I’m super glad it did, because this was fantastic! Definitely one of those must-make every season, repeatedly, type recipes. And it’s a simple dish to throw together too. The (abbreviated) rundown – rub colorful red spice with fancy-sounding Spanish name on chicken, bake. Meanwhile, simmer lentils with some stuff. Puree said stuff. Add back to lentils. Serve. OK, maybe I skipped a few minor details, but that’s the rough draft if you will. The point is, it’s not hard. Completely doable on a weeknight. And so rewarding.
The ‘stuff’ you’re simmering the lentils with – green bell pepper, whole garlic cloves, carrot, leek – really infuse the lentils with nice flavor. As those vegetables simmer their flavors intensify and sweeten; pureed and added back into the lentils is just brilliant – such an A-HA idea right?! I had total respect for the recipe just reading it.
The chicken thighs will render some fat as they bake. This is OK. Just lift them out of the baking dish with tongs and if you like, pat off any excess grease. OR you could bake them on a rack over a baking sheet. I don’t often enjoy chicken with the skin so when I do, it’s such a treat! And it makes the chicken more filling, so for me in this case 1 thigh was plenty and our sweet pooch got to enjoy some yummy leftovers (but no chicken skin for the pooch, just shredded meat, fancy-sounding spices washed off – she didn’t seem to mind).

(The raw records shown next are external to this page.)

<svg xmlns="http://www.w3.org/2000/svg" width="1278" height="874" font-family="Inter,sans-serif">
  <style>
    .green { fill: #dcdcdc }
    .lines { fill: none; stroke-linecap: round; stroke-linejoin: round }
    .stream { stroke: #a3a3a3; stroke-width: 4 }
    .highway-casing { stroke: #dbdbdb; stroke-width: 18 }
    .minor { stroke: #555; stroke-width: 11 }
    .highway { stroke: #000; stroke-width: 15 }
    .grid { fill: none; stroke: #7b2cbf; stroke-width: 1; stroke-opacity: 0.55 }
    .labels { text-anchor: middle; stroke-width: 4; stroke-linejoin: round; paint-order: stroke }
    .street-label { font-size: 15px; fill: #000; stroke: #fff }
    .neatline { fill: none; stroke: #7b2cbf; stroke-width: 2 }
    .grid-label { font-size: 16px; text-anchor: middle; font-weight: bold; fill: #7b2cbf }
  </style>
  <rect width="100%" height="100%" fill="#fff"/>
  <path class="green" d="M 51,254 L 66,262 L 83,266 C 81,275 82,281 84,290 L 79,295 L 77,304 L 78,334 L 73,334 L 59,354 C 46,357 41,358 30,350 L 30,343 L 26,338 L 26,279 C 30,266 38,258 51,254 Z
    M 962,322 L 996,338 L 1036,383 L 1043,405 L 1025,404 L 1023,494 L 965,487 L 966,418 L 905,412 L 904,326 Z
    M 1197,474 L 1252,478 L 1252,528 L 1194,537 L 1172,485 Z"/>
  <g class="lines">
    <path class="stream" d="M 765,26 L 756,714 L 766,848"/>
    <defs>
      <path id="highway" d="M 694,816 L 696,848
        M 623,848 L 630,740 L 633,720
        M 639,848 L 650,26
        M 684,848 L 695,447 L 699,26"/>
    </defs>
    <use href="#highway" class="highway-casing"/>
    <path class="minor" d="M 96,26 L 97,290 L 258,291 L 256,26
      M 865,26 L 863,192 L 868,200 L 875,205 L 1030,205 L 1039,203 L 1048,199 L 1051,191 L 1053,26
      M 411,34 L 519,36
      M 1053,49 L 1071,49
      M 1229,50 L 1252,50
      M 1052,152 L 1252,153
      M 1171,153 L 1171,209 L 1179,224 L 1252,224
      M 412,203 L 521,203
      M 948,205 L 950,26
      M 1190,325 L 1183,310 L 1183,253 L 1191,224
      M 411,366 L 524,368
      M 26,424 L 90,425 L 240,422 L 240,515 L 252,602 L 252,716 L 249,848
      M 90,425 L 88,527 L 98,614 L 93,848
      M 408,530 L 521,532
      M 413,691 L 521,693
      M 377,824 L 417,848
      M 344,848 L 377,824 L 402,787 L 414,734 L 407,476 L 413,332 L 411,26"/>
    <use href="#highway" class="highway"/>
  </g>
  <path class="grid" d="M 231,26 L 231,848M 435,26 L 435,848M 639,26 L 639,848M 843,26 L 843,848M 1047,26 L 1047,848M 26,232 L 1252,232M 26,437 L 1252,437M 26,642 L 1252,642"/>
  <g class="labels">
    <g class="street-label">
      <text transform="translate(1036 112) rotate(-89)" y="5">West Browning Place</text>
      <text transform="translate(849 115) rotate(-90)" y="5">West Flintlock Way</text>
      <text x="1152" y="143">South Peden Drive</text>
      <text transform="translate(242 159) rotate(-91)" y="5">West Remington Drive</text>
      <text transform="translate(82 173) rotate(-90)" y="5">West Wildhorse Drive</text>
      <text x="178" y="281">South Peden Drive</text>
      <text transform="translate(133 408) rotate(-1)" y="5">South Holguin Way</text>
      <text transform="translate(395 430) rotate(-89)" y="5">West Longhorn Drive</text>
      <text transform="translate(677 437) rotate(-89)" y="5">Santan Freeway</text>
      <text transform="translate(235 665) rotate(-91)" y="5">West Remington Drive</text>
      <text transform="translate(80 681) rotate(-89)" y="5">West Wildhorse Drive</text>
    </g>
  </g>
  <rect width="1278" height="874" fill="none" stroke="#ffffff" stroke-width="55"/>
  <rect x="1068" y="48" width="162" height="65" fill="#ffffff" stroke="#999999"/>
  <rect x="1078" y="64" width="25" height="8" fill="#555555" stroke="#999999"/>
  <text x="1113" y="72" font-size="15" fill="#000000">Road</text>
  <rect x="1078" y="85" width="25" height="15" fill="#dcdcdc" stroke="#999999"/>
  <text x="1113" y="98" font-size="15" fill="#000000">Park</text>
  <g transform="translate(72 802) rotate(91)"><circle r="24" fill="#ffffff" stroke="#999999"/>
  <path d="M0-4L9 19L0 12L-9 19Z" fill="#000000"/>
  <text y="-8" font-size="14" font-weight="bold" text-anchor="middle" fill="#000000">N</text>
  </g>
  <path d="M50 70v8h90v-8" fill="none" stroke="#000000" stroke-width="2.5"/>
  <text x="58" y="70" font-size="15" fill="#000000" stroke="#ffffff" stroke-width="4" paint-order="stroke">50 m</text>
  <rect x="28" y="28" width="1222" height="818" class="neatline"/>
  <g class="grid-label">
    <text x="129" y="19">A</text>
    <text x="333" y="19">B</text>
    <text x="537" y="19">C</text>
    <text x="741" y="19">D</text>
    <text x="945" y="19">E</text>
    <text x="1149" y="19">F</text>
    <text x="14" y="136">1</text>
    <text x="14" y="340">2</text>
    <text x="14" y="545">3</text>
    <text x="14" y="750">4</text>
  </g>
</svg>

roast chicken thighs with lentil stew
- 6 Tbs olive oil
- 2 slices thicker-cut bacon
- 1 small onion, finely chopped
- 1 quart chicken stock or broth
- 8 garlic cloves, plus 1 Tbs chopped garlic
- 1 medium carrot, halved lengthwise
- 1 small leek, white and pale green parts only, halved lengthwise and rinsed
- 1 large green bell pepper, quartered
- 1 1/4 cup green (French) lentils
- 1 thyme sprig
- 4 large chicken thighs, bone-in and skin-on (about 2 lbs)
- Pimentón de la Vera
- 2 tsp sherry vinegar
1. Preheat oven to 450. In a large saucepan, heat 1 Tbs oil. Add the bacon and cook over moderate heat until golden brown, about 4 min. Add the onion and cook, stirring, about 3 minutes, until softened. Add the stock, whole garlic cloves, carrot, leek, bell pepper, lentils and thyme. Bring to a boil. Reduce heat and simmer over low heat for 30 minutes, until lentils are tender.
2. Meanwhile, pat chicken dry with paper towels. In a baking dish, drizzle chicken with 1 Tbs oil and season generously with salt and pimentón, rubbing spices into the skin with your fingers. Roast on the top rack of the oven for about 40 minutes, until chicken is cooked through and juices run clear when pierced with a knife.
3. Discard the thyme sprig from lentils. Transfer the garlic, carrot, leek, and bell pepper to a blender. Add 1/4 cup cooking liquid and puree. Drain the lentils and return them to the pot. Stir in the pureed vegetables.
4. In a small skillet, heat remaining 1/4 cup oil. Add the chopped garlic and cook over low heat 1 minute. Add 1 tsp pimentón. Scrape the mixture into the lentils and simmer 5 minutes. Add the vinegar and season to taste with salt. Serve the chicken over the lentils.
Serves 2-4 (depending on 1 or 2 pieces chicken per person)
Serve with a green salad or green vegetable. (Or if you must, with crusty bread. I won’t tell).